By Clement Nwoji, Abuja
The Nigerian Electricity Regulatory Commission (NERC) has to date approved a total of N49 billion from Meter Acquisition Fund (MAF) for Distribution Companies (DisCos) to facilitate metering of all customers under Bands A and B categories at no cost to them.
NERC disclosed this in its Order ”
on the Operationalisation of “Tranche B” of the Meter Acquisition Fund” dated 30th day of September 2025 and jointly signed by the NERC Vice Chairman, Musiliu O. Oseni and the Commissioner Legal, Licensing & Compliance, Dafe C. Akpeneye, made available to the media on Wednesday.
Giving breakdown of the releases of funds accrued under MAF, NERC explained that in April 2024, out of the accrued sum of N21,864,851,725, it released the sum of N21 billion to the DisCos for the procurement of meters under the first tranche of the MAF scheme.
The latest release was the sum of N28 billion under tranch B of MAF scheme.
According to the NERC Order,
“While the NESI is expected to mobilise significant capital investment for metering through the revenue streams created under the MAF framework,
there is an urgent and compelling need to accelerate the closure of the metering gap for all customers currently classified under Tariff Band A to safeguard revenue protection and enable effective demand-side management.
“As of the April 2024 market settlement cycle, the sum of NGN
21,864,851,725 (Twenty-One Billion, Eight Hundred and Sixty-Four Million, Eight Hundred and Fifty-One Thousand, Seven Hundred and Twenty-Five Naira only) had accrued and was made available for the procurement of meters under the first tranche of the MAF scheme.
“The Commission approved the use of the sum of NGN21,000,000,000
(Twenty-One Billion Naira) only from the accrued amount apportioned pro rata to the contributions of the DisCos, for the procurement and installation of meters under Tranche A of the MAF scheme, which concluded on 30 June 2025.
” The Commission has further approved the deployment of the sum of NGN28,000,000,000 (Twenty-Eight Billion Naira) for Tranche B of the MAF Scheme. These funds shall be allocated in proportion to the respective contributions of the DisCos, and are intended to meter all outstanding unmetered Band A customers while also expediting the closure of the metering gap for customers currently classified under Tariff Band B.
“DisCos shall utilise NGN28,000,000,000 (Twenty-Eight Billion Naira only) of the MAF scheme for Tranche B apportioned in accordance with their respective contributions as at the July 2025 market settlement and detailed in Schedule 1, for the procurement and installation of meters for unmetered Band ‘A’ and ‘B’ customers within their franchise areas.
“All the meters to be procured and installed under the MAF framework shall be provided at no cost to the customers.”

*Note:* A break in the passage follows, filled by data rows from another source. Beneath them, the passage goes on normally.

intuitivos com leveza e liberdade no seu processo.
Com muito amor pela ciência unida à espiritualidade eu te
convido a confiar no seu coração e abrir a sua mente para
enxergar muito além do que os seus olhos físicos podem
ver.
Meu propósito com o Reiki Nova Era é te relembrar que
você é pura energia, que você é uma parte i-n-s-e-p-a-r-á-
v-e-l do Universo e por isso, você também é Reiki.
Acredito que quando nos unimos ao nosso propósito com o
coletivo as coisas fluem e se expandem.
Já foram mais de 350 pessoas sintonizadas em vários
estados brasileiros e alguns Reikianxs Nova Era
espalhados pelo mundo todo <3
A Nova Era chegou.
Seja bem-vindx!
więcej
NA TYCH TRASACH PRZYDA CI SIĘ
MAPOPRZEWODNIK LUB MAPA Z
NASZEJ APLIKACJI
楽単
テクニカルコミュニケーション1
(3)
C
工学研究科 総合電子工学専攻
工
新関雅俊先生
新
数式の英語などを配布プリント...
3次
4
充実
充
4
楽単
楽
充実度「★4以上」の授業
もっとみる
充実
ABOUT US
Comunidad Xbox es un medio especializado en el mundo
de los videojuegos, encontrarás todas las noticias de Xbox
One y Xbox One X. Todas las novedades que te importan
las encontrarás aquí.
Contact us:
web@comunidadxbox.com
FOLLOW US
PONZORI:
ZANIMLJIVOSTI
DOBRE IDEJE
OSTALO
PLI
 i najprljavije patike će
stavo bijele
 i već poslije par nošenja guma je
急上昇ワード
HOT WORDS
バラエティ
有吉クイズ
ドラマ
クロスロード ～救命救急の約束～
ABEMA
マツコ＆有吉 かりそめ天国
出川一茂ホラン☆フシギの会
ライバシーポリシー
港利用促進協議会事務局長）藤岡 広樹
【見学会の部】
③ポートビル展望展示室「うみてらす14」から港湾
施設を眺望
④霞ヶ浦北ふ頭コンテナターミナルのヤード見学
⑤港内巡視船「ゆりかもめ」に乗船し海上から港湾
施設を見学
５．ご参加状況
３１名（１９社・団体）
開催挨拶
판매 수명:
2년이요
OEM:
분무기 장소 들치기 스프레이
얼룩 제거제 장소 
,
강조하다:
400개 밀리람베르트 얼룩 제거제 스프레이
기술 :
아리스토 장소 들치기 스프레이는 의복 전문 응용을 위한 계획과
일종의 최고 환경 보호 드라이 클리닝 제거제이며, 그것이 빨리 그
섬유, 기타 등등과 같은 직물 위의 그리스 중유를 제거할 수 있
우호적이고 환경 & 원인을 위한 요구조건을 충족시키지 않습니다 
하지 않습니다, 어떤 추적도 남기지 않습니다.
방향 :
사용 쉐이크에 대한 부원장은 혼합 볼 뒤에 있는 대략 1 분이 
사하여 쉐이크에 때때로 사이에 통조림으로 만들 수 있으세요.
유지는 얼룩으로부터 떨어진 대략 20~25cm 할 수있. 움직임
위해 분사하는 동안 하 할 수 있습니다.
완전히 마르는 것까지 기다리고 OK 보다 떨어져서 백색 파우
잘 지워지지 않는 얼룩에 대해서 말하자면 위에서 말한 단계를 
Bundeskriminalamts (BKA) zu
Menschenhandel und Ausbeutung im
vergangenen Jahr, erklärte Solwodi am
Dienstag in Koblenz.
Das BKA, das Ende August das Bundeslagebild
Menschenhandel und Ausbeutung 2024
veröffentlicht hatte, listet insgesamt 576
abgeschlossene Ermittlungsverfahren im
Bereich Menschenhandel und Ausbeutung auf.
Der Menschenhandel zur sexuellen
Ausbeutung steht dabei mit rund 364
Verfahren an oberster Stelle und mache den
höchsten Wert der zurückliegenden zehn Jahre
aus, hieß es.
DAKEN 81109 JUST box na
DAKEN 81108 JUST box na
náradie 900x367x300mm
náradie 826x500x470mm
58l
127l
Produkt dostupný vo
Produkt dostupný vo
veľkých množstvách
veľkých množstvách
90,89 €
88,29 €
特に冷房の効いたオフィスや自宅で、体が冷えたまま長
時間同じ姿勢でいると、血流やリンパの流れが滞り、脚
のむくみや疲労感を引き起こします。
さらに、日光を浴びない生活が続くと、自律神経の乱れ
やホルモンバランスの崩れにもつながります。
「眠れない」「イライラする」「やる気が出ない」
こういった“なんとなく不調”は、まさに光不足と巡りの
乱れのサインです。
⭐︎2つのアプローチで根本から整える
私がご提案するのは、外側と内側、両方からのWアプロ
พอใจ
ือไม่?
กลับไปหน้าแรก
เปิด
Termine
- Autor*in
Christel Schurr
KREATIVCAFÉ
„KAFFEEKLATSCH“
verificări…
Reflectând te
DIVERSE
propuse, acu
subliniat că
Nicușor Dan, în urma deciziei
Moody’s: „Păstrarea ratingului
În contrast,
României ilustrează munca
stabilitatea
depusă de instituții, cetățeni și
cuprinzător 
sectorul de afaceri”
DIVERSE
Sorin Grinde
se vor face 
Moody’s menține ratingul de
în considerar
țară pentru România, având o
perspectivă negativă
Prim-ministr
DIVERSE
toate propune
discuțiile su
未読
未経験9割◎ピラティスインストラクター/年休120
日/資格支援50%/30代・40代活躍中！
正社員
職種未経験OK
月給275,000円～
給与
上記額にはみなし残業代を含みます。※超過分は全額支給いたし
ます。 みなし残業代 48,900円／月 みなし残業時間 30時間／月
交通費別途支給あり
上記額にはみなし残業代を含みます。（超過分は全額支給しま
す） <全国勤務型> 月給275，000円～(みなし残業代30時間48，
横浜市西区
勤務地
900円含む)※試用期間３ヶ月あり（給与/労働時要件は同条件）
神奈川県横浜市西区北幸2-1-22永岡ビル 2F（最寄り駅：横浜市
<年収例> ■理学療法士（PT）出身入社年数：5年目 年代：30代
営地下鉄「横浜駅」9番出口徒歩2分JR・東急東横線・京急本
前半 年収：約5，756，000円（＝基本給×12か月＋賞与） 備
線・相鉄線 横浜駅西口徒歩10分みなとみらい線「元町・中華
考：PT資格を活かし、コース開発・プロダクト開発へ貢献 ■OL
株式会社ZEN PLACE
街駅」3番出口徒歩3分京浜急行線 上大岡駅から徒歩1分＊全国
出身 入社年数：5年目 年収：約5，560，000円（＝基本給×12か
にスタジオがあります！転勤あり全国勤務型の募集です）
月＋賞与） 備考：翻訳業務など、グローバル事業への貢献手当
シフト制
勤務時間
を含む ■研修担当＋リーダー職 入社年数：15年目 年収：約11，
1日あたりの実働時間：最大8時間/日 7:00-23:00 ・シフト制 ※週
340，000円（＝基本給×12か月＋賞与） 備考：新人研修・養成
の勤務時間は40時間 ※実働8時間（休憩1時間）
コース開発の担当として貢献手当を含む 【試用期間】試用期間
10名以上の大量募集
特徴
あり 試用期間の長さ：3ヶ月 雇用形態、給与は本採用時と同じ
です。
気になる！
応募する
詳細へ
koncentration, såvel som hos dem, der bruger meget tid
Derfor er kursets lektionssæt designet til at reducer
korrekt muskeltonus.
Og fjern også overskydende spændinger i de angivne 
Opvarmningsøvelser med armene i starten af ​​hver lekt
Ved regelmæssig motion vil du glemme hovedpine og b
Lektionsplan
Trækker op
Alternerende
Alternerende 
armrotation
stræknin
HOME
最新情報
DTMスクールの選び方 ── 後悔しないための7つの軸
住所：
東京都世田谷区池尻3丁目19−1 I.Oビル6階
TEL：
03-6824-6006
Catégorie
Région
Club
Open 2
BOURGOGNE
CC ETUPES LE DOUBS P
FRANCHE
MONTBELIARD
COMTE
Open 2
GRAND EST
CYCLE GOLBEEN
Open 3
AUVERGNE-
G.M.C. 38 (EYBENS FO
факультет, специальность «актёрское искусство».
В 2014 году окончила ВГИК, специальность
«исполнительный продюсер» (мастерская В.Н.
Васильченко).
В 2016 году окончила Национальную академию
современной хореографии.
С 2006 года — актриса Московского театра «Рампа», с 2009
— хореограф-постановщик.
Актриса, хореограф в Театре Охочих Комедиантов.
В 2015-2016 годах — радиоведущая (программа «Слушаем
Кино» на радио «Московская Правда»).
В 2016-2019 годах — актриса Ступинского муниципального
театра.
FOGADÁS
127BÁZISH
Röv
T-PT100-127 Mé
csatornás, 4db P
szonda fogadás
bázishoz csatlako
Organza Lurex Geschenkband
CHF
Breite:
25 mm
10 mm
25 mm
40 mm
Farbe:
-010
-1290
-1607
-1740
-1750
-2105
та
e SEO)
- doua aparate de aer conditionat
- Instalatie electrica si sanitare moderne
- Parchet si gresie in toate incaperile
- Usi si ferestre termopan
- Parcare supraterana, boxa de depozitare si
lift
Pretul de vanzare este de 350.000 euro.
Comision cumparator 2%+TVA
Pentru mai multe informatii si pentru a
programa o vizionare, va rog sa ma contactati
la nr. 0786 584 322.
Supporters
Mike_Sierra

To ensure input of local content into the Meter acquisition processes by the DisCos, NERC mandated that Meter Asset Providers shall, among other things, provide evidence of a Memorandum of Understanding (“MoU”) with a local meter manufacturer or assembler (“LMMA”) for the fulfilment of a minimum 30% local content threshold.
“Upon securing orders for meters from DisCos, eligible MAPs shall submit evidence in support of the
fulfilment of the minimum threshold of 30% local content, Hold a valid MAP Permit issued by the Commission and Submit details of proposed meter installers with valid NERC certification as a Meter Service Provider (“MSP”) for the installation of meters”, the Commission further directed.
To avert the prevailing controversies over relocation of meters in residential places, NERC ordered that “Where a DisCo elects to move an existing customer’s connection point to a
pole or high wall to ensure revenue protection, such DisCo shall bear the cost for the relocation.”
The Commission indicated that its Order shall become effective on 6 October 2025 and may be amended or revoked by subsequent Orders issued by the Nigerian Electricity Regulatory
Commission (“NERC” or the “Commission”).
It would be recalled that a key constraint identified is the inability of Distribution Companies (“DisCos”) to secure financing, whether through debt or additional equity, for the
acquisition and deployment of end-use meters and other critical capital investments.
To mitigate this challenge, the Commission developed and approved the Meter Acquisition Fund (“MAF” or the “Fund”).
The MAF was designed to offset the impact of DisCos’ limited creditworthiness on metering deployment across NESI.
The Fund establishes a credible revenue stream from market collections, which can serve as leverage for utilities to secure long-term financing.
The Fund is managed by a Fund Manager (“FM”) under terms and conditions negotiated by the DisCos and approved by the Commission.
Deployment of funds under the MAF scheme are intended to accelerate meter roll-out and close the existing metering gap, reduce commercial and collection losses for DisCos, enhance service quality, and improve customer satisfaction.